_課題文 1:_
プログラミングについての掲載文では、メンテナンス性が大事だとされています。その理由として文中に書かれていることを1〜3文で説明してください。
- - -
先日は,プログラミングの大前提は
計算速度の向上とメモリの節約であるとの話を書いた.
しかし,現在のプログラミングはそれだけではいけない.
それよりも大事なもの.
それがメンテナンス性である.
すなわち,誰が見ても,そのプログラム構造が容易に理解でき,
変更が容易に行えるようにプログラミングは
されていなければならない.
あるクライアントに,ソフトウェアを納めることとする.
数年後,プログラムに変更の必要があったとき,
再び自分がその仕事を行うとは限らない.
自分の部下や後輩,
あるいは全く別の会社のプログラマーが
行うことになるかもしれない.
そのときにプログラムが理解できない,では
まずいのである.
あるいはバグが生じやすい複雑な構造は,
望ましくないのである.
そこで,見た目にも機能的にも美しいプログラムを
書く必要が出てくる.
- - -
_課題文 2:_
一覧の最初の行から「Time read: 10:14」を含む行までを、空行を除いて番号付きリストに並べてください。

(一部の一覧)
- - -
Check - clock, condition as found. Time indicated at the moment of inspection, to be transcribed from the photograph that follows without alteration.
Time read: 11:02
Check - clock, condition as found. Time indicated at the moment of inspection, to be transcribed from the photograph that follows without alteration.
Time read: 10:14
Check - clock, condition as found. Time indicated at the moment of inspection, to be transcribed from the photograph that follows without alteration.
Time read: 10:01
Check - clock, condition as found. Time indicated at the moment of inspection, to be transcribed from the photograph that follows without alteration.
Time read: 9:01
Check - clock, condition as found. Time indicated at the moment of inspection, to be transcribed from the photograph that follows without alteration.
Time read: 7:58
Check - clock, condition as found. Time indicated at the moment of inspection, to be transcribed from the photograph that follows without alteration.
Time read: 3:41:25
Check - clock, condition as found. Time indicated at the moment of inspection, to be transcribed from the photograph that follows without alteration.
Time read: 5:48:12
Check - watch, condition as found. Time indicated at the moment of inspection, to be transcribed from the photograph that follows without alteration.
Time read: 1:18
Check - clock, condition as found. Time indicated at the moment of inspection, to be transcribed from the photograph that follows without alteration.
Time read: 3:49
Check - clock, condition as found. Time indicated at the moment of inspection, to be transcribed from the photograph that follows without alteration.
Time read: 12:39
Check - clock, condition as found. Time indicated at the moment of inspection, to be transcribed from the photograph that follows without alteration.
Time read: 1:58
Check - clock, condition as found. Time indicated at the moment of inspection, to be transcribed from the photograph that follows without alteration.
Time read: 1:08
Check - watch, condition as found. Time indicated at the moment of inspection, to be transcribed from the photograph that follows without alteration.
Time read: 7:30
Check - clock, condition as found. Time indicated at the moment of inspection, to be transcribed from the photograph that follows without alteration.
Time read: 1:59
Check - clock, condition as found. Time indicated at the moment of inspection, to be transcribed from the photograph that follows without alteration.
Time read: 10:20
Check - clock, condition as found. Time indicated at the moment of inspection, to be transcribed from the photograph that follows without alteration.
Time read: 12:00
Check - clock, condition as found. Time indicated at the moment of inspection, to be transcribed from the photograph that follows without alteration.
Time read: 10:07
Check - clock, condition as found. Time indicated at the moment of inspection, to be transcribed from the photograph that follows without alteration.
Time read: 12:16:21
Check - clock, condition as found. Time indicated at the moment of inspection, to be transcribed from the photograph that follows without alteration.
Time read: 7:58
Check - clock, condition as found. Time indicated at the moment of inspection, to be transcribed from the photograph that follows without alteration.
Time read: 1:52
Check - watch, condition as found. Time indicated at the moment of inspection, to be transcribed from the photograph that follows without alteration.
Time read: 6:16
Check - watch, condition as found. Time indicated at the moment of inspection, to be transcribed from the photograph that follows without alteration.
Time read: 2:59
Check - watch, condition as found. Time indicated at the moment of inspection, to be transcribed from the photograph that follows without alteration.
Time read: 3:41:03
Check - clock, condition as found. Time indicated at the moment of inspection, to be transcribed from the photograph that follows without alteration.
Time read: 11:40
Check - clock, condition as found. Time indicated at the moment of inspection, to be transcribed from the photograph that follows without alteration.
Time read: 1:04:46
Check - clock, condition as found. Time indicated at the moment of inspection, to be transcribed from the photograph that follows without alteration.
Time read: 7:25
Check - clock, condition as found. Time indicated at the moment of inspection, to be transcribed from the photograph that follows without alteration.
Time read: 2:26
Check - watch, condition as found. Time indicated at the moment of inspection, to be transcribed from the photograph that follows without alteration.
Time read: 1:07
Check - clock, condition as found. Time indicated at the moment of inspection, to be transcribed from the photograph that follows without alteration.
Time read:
- - -
_出力全文 1:_
納めたソフトウェアに数年後に変更が必要になったとき、その仕事をするのが再び自分だとは限らず、部下や後輩、あるいは全く別の会社のプログラマーになるかもしれないからです。そのときにプログラムが理解できないのはまずく、バグが生じやすい複雑な構造も望ましくないとされています。

_出力全文 2:_
1. Check - clock, condition as found. Time indicated at the moment of inspection, to be transcribed from the photograph that follows without alteration.
2. Time read: 11:02
3. Check - clock, condition as found. Time indicated at the moment of inspection, to be transcribed from the photograph that follows without alteration.
4. Time read: 10:14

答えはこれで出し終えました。